“O.K., Irina,” says Justin Gelband, the man putting the pouty Russian beauty through her paces. “Now get on your back.”The Sports Illustrated model is twisted in downward-dog position, feet planted in a wide V. Each Asics resting on a gliding disc, they slides first her right foot across and beneath her torso, then repeats the motion with her left foot. Someone who did not know better might imagine Irina Shayk was playing Twister, that goofy ’60s game involving a spinner and a vinyl polka-dot floor mat.
But working out is no more a game for someone in Shayk’s line of work than it would be for a professional athlete. In a business where a pert behind and firm inner thighs are career requisites, more models are moving away from body-shaping routines built on a diet of Moët & Chandon and Marlboro Reds and doing something their predecessors assiduously avoided: hitting the gym.
The man who does the molding is slight and hyperkinetic, with the monocular focus of a former competitive swimmer. They keeps a knit cap clamped to his shaved head and his attention glued to his clients’ specific and highly valuable body parts. “Inner thighs are probably the No. 1 concern in the business,” says Gelband, 36. “Everyone’s always talking about the gap between the girls’ legs.”
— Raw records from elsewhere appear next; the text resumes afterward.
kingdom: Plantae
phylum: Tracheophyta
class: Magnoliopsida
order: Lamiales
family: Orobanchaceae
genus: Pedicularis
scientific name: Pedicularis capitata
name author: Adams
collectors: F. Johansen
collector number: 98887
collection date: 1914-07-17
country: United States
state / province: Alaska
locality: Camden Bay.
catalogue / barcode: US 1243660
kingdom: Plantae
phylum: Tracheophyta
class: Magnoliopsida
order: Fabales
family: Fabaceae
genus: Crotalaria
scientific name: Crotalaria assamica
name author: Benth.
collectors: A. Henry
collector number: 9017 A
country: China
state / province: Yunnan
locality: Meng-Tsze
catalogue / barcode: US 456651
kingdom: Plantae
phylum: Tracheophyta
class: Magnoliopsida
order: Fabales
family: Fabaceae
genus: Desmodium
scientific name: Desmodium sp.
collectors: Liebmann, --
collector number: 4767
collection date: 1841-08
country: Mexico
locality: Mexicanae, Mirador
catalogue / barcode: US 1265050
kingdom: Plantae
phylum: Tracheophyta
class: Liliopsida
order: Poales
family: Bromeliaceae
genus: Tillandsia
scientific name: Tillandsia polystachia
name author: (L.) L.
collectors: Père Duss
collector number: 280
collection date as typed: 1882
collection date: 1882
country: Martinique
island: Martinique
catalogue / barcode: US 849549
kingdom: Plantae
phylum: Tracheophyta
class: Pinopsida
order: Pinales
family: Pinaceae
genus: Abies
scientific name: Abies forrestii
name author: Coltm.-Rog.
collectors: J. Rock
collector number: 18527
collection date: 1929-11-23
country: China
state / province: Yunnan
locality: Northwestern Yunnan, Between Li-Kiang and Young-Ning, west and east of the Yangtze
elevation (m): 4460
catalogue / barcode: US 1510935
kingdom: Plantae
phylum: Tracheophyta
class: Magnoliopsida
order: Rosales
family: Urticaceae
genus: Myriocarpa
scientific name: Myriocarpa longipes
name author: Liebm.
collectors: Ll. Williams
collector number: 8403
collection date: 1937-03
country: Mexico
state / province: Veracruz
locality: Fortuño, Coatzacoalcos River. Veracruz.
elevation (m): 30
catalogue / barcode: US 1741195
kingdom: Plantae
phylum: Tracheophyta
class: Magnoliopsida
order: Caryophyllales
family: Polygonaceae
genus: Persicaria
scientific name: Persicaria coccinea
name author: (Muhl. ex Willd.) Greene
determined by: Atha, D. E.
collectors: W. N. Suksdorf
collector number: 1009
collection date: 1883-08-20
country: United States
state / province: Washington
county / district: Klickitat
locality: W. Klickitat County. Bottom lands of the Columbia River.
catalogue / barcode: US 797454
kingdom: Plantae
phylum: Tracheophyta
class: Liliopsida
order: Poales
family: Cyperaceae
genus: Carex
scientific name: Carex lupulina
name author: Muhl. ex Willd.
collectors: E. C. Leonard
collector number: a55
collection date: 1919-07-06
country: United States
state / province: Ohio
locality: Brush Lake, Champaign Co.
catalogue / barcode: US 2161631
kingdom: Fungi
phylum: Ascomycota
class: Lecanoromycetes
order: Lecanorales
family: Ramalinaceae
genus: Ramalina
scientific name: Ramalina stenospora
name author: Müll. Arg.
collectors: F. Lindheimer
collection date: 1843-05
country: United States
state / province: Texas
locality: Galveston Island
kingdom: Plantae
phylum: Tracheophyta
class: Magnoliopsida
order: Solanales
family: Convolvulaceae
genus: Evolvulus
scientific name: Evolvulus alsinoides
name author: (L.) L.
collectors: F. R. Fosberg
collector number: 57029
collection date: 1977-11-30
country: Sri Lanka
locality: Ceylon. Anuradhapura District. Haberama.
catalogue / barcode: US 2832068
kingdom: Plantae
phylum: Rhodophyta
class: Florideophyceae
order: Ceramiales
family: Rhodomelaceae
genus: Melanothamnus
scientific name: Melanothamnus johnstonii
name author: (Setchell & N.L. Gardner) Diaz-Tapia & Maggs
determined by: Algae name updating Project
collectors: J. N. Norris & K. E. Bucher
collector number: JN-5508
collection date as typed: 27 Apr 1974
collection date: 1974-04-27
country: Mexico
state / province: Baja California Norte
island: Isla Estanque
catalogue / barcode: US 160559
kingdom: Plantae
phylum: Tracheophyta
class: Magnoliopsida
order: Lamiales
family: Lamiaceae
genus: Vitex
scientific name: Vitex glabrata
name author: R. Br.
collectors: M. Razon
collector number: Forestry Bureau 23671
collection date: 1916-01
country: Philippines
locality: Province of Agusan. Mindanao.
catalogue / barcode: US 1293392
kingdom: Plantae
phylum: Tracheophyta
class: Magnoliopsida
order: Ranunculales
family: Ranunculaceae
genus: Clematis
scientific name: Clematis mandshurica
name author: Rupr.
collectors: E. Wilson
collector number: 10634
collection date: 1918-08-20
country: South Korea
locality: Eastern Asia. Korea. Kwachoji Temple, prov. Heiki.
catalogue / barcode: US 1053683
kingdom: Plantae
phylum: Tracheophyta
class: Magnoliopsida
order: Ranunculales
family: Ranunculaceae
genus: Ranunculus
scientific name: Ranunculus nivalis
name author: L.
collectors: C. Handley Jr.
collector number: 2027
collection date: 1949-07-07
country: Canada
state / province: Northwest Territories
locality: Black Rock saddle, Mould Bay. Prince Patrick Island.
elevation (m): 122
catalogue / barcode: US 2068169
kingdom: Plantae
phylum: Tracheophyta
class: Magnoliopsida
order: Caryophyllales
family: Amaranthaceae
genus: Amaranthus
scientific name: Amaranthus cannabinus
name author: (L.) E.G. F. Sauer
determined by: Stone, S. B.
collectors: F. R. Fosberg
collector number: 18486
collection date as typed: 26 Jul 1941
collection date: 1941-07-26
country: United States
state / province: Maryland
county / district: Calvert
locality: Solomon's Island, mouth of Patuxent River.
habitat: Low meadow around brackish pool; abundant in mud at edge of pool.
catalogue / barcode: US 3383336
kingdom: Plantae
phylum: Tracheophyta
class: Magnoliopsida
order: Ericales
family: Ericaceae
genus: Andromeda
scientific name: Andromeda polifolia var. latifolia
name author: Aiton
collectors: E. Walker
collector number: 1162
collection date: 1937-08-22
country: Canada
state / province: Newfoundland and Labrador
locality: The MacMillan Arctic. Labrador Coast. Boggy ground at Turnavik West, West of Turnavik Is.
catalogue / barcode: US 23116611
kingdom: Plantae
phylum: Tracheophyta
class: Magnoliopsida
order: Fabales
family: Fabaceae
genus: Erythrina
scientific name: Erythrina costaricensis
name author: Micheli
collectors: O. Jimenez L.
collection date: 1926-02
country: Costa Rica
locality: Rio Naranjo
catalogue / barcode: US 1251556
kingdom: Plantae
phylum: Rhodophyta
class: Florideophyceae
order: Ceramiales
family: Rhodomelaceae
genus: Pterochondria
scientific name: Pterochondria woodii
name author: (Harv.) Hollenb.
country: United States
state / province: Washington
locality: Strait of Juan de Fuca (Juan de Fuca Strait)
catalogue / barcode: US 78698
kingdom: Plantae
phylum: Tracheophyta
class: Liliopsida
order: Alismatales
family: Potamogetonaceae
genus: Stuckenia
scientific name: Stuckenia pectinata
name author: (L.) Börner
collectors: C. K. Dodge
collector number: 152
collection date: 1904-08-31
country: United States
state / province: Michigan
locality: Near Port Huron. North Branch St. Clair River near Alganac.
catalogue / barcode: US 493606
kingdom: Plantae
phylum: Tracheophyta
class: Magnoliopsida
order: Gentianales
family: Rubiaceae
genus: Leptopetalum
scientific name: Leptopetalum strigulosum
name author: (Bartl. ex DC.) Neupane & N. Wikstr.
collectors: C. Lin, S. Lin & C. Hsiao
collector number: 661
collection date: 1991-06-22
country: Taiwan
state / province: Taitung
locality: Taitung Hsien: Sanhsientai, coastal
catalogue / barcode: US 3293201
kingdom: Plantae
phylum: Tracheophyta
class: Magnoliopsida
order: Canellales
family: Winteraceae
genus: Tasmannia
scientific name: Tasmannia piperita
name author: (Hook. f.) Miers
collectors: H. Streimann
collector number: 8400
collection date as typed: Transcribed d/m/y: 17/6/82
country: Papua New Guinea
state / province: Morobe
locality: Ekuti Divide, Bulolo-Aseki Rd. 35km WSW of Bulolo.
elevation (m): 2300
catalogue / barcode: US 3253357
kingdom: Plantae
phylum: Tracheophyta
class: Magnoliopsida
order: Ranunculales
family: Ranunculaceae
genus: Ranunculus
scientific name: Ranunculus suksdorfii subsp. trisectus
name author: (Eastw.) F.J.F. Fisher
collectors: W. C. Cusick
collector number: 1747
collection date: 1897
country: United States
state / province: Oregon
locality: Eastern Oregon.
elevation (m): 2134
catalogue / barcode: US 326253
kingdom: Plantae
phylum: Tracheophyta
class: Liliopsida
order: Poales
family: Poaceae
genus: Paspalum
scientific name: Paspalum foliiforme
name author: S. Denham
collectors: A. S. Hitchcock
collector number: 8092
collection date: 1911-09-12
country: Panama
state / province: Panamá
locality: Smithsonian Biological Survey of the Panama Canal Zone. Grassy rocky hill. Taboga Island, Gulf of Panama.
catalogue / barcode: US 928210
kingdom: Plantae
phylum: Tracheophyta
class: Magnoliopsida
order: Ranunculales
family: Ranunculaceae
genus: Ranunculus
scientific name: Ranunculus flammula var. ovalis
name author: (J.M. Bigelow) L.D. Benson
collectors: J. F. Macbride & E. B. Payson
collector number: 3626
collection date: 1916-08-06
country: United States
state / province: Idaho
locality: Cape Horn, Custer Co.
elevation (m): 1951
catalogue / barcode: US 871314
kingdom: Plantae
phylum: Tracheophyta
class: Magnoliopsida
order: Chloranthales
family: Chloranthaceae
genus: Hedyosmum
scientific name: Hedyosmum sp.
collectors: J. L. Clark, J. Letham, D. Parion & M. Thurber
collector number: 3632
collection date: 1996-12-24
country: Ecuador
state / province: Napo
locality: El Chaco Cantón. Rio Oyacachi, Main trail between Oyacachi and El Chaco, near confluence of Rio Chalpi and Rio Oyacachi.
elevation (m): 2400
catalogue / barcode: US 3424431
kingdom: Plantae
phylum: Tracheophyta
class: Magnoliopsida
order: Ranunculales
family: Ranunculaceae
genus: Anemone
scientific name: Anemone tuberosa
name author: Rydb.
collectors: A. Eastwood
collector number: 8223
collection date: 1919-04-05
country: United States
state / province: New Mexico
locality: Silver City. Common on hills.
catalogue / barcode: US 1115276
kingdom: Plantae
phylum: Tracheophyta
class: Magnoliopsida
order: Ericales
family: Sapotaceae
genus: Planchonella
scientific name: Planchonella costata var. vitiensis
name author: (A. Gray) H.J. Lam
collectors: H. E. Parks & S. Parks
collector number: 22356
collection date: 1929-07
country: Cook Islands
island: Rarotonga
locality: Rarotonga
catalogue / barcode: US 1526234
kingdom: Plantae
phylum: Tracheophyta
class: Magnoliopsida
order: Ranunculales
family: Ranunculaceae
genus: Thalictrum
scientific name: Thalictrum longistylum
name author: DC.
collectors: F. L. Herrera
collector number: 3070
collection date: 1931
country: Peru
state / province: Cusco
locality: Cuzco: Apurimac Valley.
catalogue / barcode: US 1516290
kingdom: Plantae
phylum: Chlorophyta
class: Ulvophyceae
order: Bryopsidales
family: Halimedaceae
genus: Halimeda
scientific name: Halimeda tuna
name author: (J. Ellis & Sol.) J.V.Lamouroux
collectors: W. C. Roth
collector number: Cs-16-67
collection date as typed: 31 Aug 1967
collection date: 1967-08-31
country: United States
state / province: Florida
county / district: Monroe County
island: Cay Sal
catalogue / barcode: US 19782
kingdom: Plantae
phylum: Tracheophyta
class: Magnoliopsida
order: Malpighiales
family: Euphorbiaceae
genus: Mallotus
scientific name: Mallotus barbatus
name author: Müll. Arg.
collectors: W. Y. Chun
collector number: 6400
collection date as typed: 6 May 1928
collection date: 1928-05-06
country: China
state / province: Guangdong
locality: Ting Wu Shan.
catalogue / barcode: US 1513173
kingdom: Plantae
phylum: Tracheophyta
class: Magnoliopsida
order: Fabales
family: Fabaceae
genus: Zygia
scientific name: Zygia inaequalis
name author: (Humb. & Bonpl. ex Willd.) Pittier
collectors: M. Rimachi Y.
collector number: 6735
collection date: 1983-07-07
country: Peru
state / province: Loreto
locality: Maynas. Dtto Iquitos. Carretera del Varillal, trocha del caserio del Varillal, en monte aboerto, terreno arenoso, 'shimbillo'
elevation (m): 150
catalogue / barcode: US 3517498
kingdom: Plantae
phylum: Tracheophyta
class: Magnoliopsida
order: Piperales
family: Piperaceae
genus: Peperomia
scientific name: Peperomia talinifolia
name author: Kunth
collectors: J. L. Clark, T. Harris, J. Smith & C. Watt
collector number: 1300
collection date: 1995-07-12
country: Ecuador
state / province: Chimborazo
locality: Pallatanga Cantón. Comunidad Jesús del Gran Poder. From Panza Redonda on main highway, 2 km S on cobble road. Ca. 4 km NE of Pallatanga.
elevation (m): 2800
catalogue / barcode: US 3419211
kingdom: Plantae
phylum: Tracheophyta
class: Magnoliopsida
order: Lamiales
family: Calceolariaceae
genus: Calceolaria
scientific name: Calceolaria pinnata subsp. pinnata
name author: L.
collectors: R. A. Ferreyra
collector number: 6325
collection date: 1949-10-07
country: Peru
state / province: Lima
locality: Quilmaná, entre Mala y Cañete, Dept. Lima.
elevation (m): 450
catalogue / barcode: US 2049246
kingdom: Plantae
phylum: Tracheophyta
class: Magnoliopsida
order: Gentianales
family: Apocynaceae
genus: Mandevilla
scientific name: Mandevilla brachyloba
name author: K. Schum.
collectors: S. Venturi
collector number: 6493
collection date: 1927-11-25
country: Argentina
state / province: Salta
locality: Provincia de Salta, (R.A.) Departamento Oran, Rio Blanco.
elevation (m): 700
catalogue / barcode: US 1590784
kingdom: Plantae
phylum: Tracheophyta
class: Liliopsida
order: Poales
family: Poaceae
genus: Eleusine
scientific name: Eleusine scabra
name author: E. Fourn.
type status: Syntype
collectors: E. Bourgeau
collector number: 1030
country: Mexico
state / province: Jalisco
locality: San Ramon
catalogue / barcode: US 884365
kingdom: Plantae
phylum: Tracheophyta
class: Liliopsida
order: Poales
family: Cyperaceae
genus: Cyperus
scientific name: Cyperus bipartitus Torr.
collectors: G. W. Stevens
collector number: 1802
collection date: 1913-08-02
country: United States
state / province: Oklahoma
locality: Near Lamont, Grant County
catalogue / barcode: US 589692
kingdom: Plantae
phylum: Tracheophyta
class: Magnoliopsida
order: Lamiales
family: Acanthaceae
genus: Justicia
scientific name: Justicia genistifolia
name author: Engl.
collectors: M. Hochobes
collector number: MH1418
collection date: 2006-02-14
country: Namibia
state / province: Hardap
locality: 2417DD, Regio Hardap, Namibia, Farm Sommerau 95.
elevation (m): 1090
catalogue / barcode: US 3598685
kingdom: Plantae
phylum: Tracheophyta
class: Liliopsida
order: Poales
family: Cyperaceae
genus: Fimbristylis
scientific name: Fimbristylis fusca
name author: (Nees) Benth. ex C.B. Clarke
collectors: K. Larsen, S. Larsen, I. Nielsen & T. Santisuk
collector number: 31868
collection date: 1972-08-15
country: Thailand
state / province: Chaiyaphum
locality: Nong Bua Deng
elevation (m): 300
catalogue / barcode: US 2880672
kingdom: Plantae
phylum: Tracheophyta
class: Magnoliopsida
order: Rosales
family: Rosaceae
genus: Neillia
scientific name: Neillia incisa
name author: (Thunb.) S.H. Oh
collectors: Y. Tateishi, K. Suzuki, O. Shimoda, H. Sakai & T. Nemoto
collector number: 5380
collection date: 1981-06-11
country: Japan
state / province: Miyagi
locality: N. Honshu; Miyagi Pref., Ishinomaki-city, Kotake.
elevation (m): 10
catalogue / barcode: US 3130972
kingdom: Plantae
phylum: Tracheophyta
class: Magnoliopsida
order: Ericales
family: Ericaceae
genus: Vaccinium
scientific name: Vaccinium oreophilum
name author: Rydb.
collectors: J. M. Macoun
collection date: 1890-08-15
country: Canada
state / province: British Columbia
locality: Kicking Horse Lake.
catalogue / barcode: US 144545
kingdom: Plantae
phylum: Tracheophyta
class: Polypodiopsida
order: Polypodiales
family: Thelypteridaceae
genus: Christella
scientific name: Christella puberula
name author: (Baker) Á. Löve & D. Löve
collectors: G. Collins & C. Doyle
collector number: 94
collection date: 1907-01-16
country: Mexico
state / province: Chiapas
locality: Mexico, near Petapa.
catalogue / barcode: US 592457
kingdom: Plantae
It is an early winter morning in the NoHo section of Manhattan, in a private second-floor studio with drab “Rear Window” views. Though Gelband’s space in the Great Jones Studio gym is stylishly designed and immaculately tidy, two reaches it by a grungy stairway and enters through an unmarked door. Nothing about the exterior suggests that on the other side is a workshop in which the human clay of the modeling industry is shaped to fit the collective cultural fantasy.
They binge on curious diets, , like the two that recently helped the model Angela Lindvall shed 20 unwanted pounds. “You cut out all animal products,” Lindvall told me backstage at a fashion benefit for Haiti relief held in the Bryant Park tents in February. “And you only eat broccoli, chard and kale.”
The truth — which various trade groups took up three years ago, when several young models dieted themselves to death — is that models starve to break in to the business and to stay there. They dose on prescription drugs like Adderall. They use OxyContin as an appetite suppressant. They smoke more heavily than any other group except possibly inmates on death row.
If it is not the inner thighs that are under scrutiny, then it’s an inch on the hips or a imperceptible widening of the bottom. Two durable industry canard holds that models don’t require to work out. Having scored in the genetic lottery, they can gorge on burgers and shakes and backstage Champagne.